A North West businessman has denied delivering 24 Nguni cattle in 2016 to Zuma.
Johannesburg – A North West businessman, whose company was allegedly used as a conduit to deliver cattle to politicians, including 24 Nguni cattle in 2016 to then president Jacob Zuma, has denied all allegations.
Derrick Montshwe’s company, Agridelight, was awarded a three-year contract worth R650 million to be the implementing agent for rural, environmental and agricultural development programmes in North West in 2014.
On Monday, he appeared before the portfolio committee on economic development, environment, tourism, agriculture and rural development in Mahikeng and under oath denied all the allegations made against the company, including that he delivered sheep and cattle to a farm owned by former North West premier Supra Mahumapelo.
The DA in North West described Montshwe as a hostile agent who was allegedly protecting Zuma and Mahumapelo.
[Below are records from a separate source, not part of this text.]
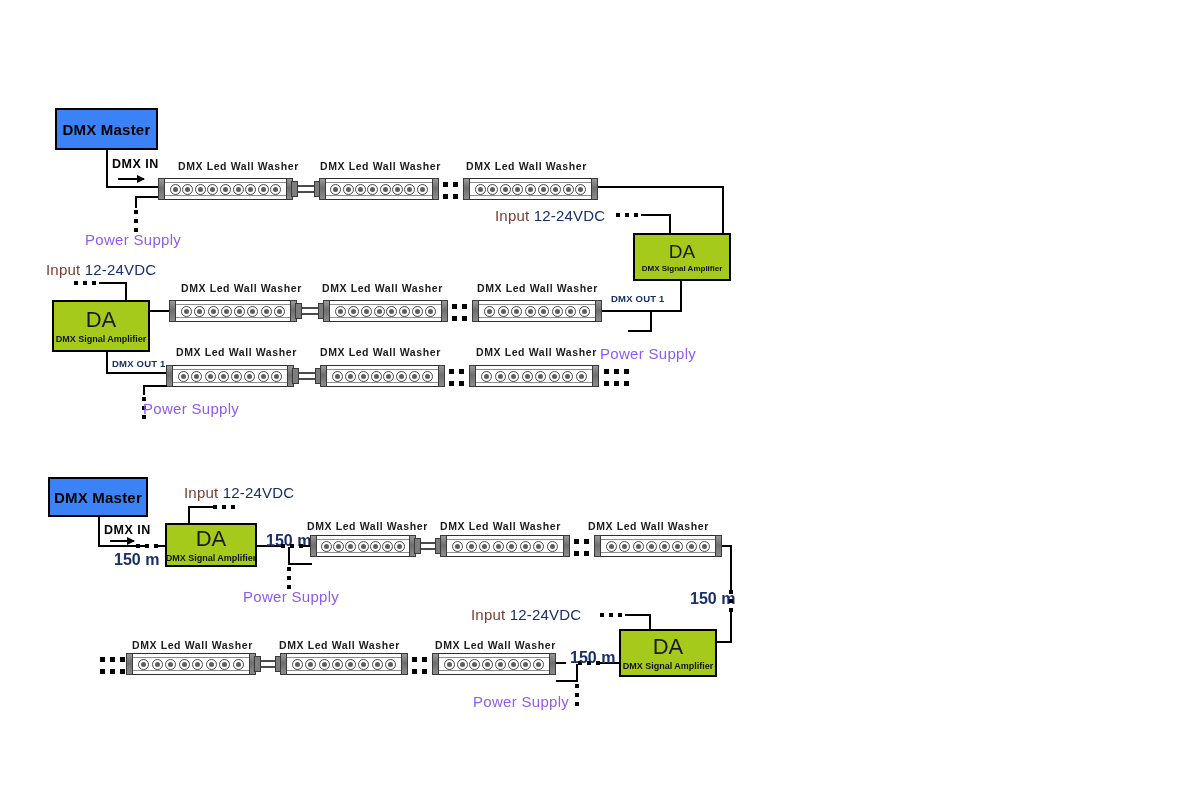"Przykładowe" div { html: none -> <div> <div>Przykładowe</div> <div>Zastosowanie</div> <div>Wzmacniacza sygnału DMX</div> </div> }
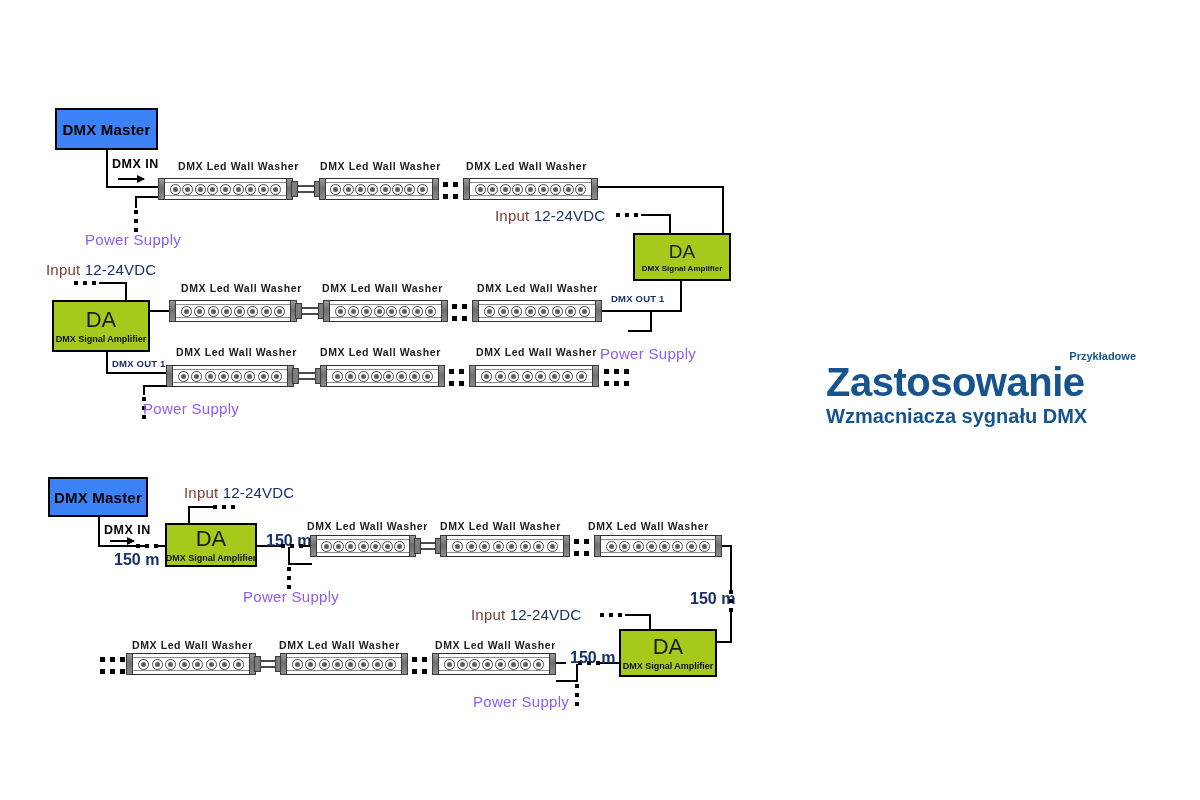"150 m" .lbl-m { font-size: 16px -> 10px; font-weight: bold -> normal }
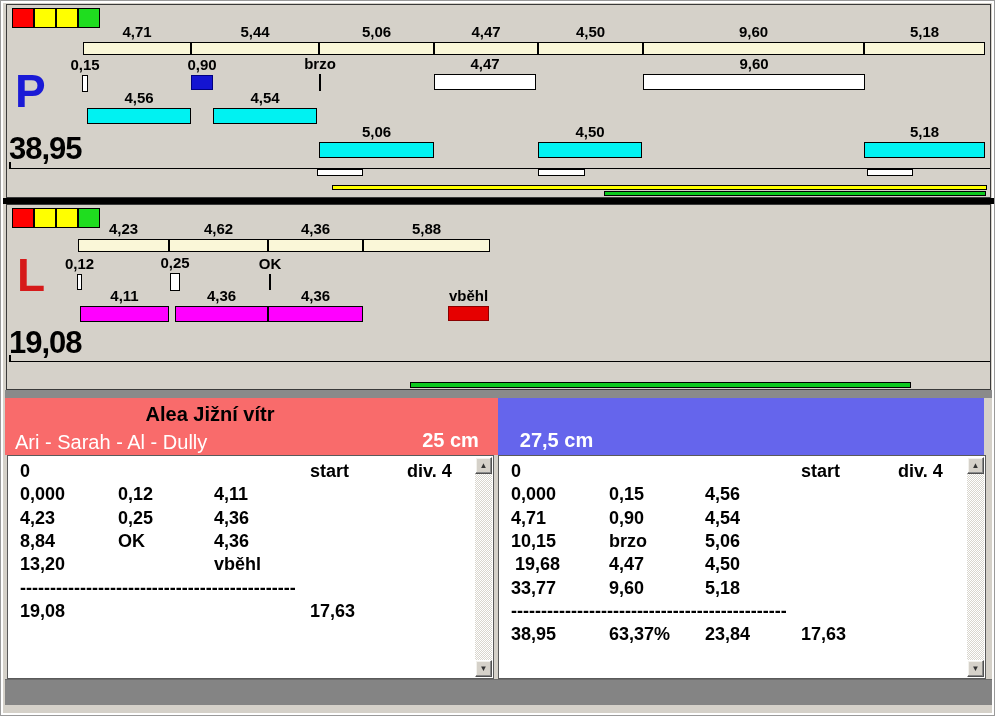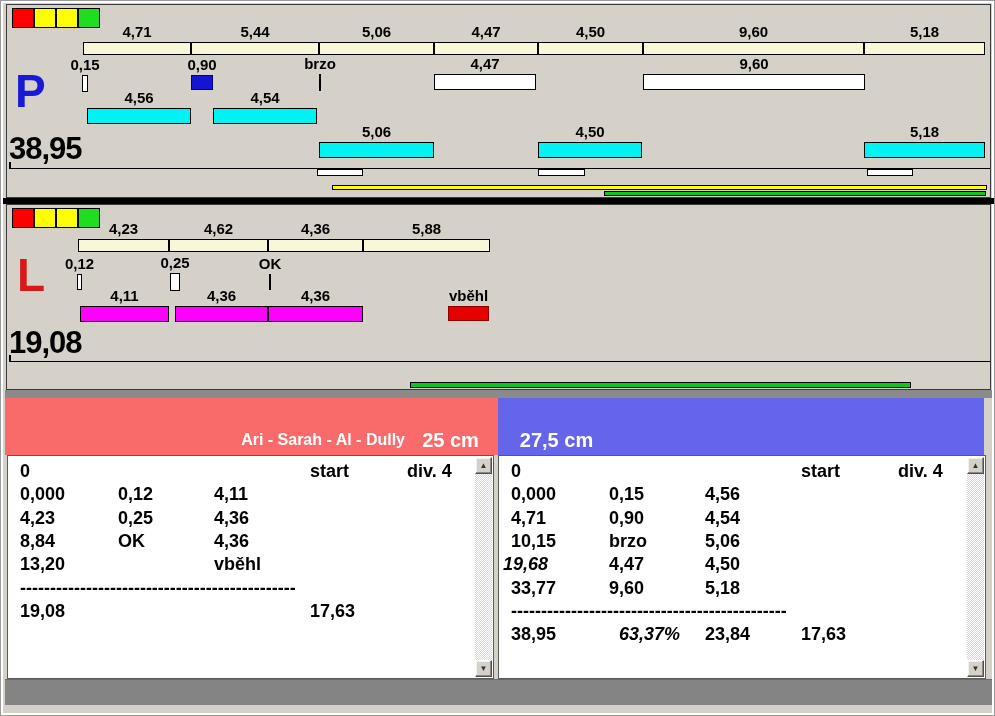"Alea Jižní vítr" div.team-name { html: none -> <div>Alea Jižní vítr</div> }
Montshwe was summoned by the portfolio committee led by Bitsa Lenkopane to respond to allegations that he, through his company, delivered the cattle to Zuma at his Nkandla homestead in October 2016.
The DA now wants the committee to summon Zuma to appear before it.
Montshwe was also asked to respond to an allegation that he paid R500000 for a cosmetic rhinoplasty for former North West agriculture MEC Manketsi Tlhape. It was also alleged that Montshwe paid an undisclosed amount of money to Tlhape to help acquire a franchise for a pizza outlet in Mahikeng.
Other allegations included that Montshwe had delivered sheep and cattle to a farm owned by Mahumapelo. He was also accused of having provided funding to Mahumapelo to allow him to acquire two McDonald’s franchises in Mahikeng, which are registered under his wife’s name.
Montshwe was also expected to give details of other politicians who allegedly benefited from the scheme.
Lenkopane said: “He has given the committee access to probe his personal and business accounts, saying that would prove that no such transactions took place. Mr Montshwe also undertook to give a written reply to deny allegations that he transported a herd of cattle to Zuma. “The committee members will then be given an opportunity to discuss his response on those allegations.”
Despite Montshwe’s denials, the DA’s Jacqueline Theologo wants the committee to widen its investigations.
“Mr Montshwe disclosed insufficient information on the developments that led to the alleged irregularities surrounding the contract between his company and the then Department of Rural, Environment and Agricultural Development.
“The DA views Mr Montshwe as nothing other than a hostile agent summoned by the committee to protect the implicated beneficiaries of this contract,” Theologo said.
She was adamant that Montshwe had “deliberately misled the committee” by his alleged omission of critical information, saying the DA would further request information and documentation in terms of the Promotion of Access to Information Act on the Agridelight saga and all who benefited from this contract. “We will further write to the chairperson of the portfolio committee on agriculture and rural development, Bitsa Lenkopane, to summon Jacob Zuma, Supra Mahumapelo and Manketsi Tlhape to respond to the allegations levelled against them,” Theologo said.
Lenkopane did not rule out the possibility of summoning Zuma, Mahumapelo and Tlhape, but said Theologo must make a strong case for it before the petitions committee.
Lenkopane said no adverse findings had been made against the three in the auditor-general’s report, adding: “The A-G did not implicate any of them in wrongdoings. The A-G only said the department had failed to account for its assets.
“So we want the department and Agridelight to meet and resolve their internal disputes. Mr Montshe told us he did not furnish the department with a ‘close-out report’ because the department did not pay him.”